House Bill 119, authored by a member of the house and carried to the Senate committee, would raise to a felony the dissemination of artificially generated sexual images that depict a person under 17 and create a standalone possession offense for AI-generated imagery of minors.
Representative Fontenot told the committee the bill was prompted by a highly publicized school incident in his district and by a broader concern that the law lags behind new technology. "I changed the penalty from a misdemeanor to a felony for disseminating of an artificial intelligence photograph if it depicts a person under the age of 17," he said in committee remarks.
Audrey Wascom, a Baton Rouge resident and survivor-advocate who testified in support, described long-term harms from child sexual-abuse material and why AI-created images cause similar lasting damage: "Children whose likeness is used to create AI CSAM may not be physically touched, but in many ways the long term harm is the same," she said, adding that survivors and their families face ongoing safety and privacy risks.
Megan Garvey, speaking for the Louisiana Association of Criminal Defense Lawyers, urged technical changes to keep cases involving children in the juvenile-family system when appropriate. She recommended amending cross-references so that younger children could be addressed under the FINS (family-in-need-of-services) program rather than the delinquency code to avoid unnecessarily punitive prosecutions of minors who do not appreciate the consequences of their actions.
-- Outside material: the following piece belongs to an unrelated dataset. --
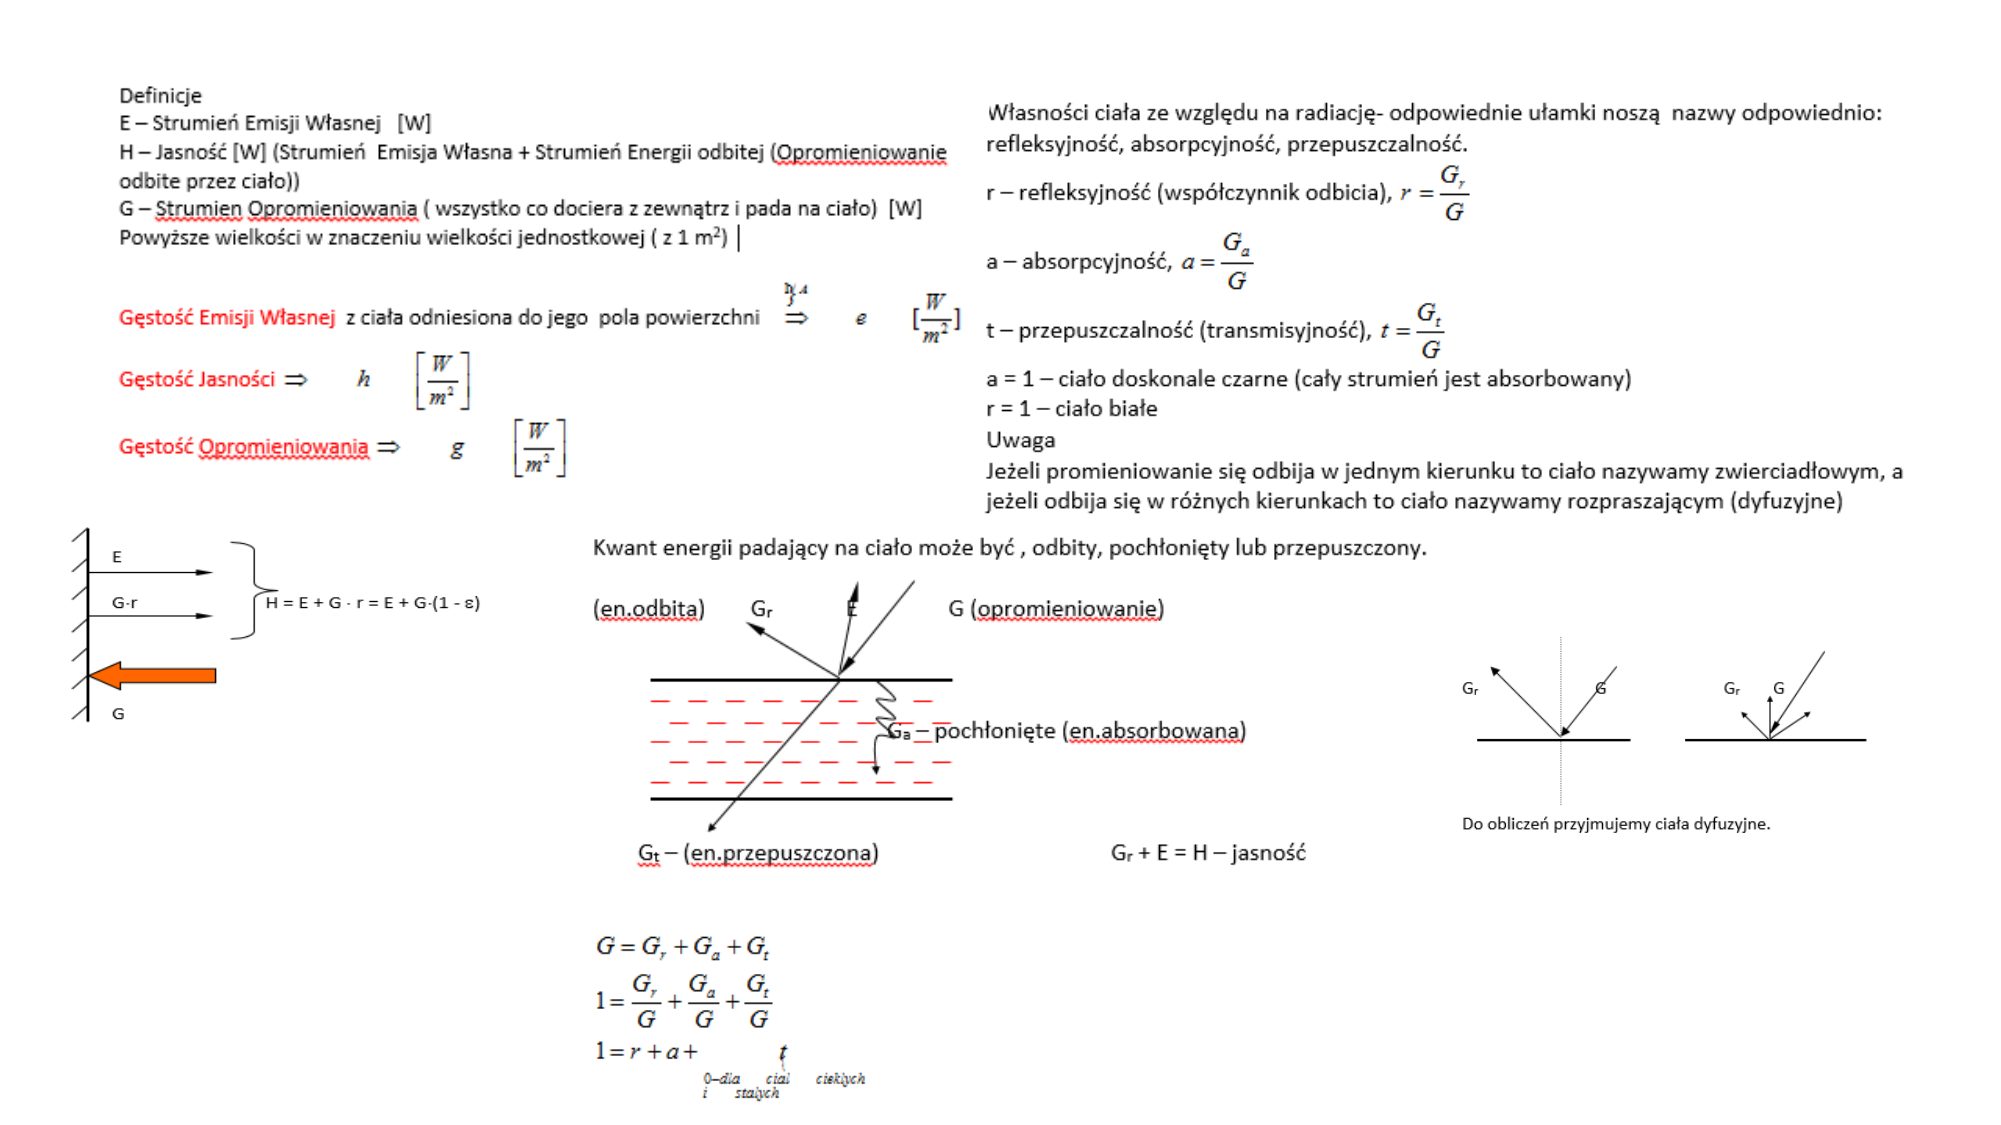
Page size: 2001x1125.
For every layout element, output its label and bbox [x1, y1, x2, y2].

picture [55, 76, 1922, 1106]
Lawmakers pressed for clarity on intent and implementation. Committee members noted HB 119 includes school-based education mandates and language allowing district attorneys discretion to pursue prosecution under adult or juvenile statutes; the sponsor said he would work with the DA Association to refine the drafting.
The committee reported the bill favorably for further consideration.
The next step is consideration on the Senate floor and potential technical amendments to ensure juveniles who share or unwittingly possess material can be routed to educational or juvenile-court remedies rather than automatic adult criminal prosecution.